When I clicked “Remove” I got a message telling me that if I did this again, I’d be permanently expunged, exiled, from Twitter. But IS that a punishment? I was tempted to attempt to do worse, but then I thought that’s like rising to the provocation of the playground bully and I deactivated my Twitter account. Of course, Twitter KNOWS it’s addictive and doesn’t delete an account until there’s been no activity for 30 days. That’s really not going to be a problem for me.

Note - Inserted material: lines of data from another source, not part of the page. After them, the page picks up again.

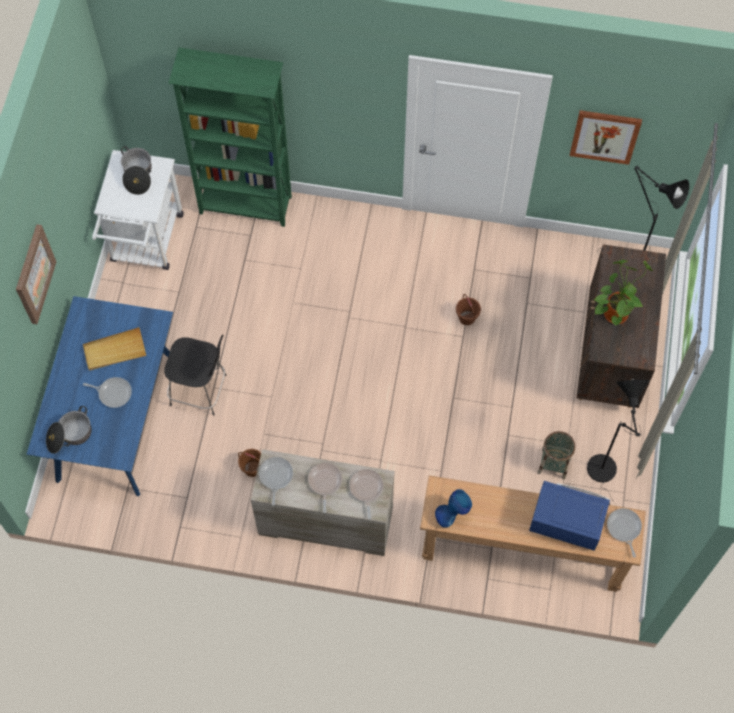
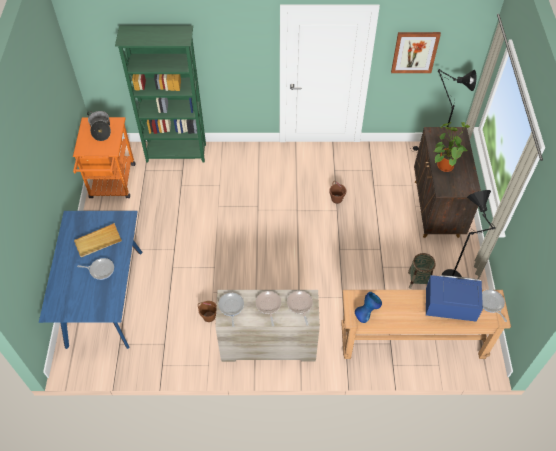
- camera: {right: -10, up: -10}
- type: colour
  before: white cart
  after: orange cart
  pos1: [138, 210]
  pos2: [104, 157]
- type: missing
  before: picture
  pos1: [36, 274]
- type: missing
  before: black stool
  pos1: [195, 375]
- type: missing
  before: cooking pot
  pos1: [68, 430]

Some time over the past year I “moved” away. I don’t know how to explain that other than I started living as an ex-pat in this foreign country. I realized that as I drove over the mountain and saw again this beautiful valley that I love so much. I thought, “It’s you, me, and the dogs, valley.”

Meanwhile, I have to mow the lawn. “Thanks for hearing my confession,” as my friend Denis Joseph Francis Callahan would say after I listened to him rant. ❤

I just got a text, a little poem from a woman I met at the Refuge last year. We always meant to go for a walk together, but both of us were hesitant. Life is wonderful and yet very strange.